== Records to use

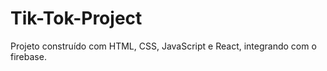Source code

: # Tik-Tok-Project
Projeto construído com HTML, CSS, JavaScript e React, integrando com o firebase. 
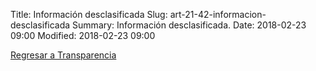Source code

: Title: Información desclasificada
Slug: art-21-42-informacion-desclasificada
Summary: Información desclasificada.
Date: 2018-02-23 09:00
Modified: 2018-02-23 09:00


[Regresar a Transparencia]({filename}/transparencia/transparencia.md)
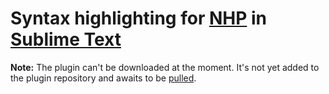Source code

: # Syntax highlighting for [NHP](https://nhpjs.com/) in [Sublime Text](https://www.sublimetext.com/)

**Note:** The plugin can't be downloaded at the moment. It's not yet added to the plugin repository and awaits to be [pulled](https://github.com/wbond/package_control_channel/pull/7415).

====

→ Problem statement
Look through the data and show every line containing "https".

→ Solution to the exercise
: # Syntax highlighting for [NHP](https://nhpjs.com/) in [Sublime Text](https://www.sublimetext.com/)
**Note:** The plugin can't be downloaded at the moment. It's not yet added to the plugin repository and awaits to be [pulled](https://github.com/wbond/package_control_channel/pull/7415).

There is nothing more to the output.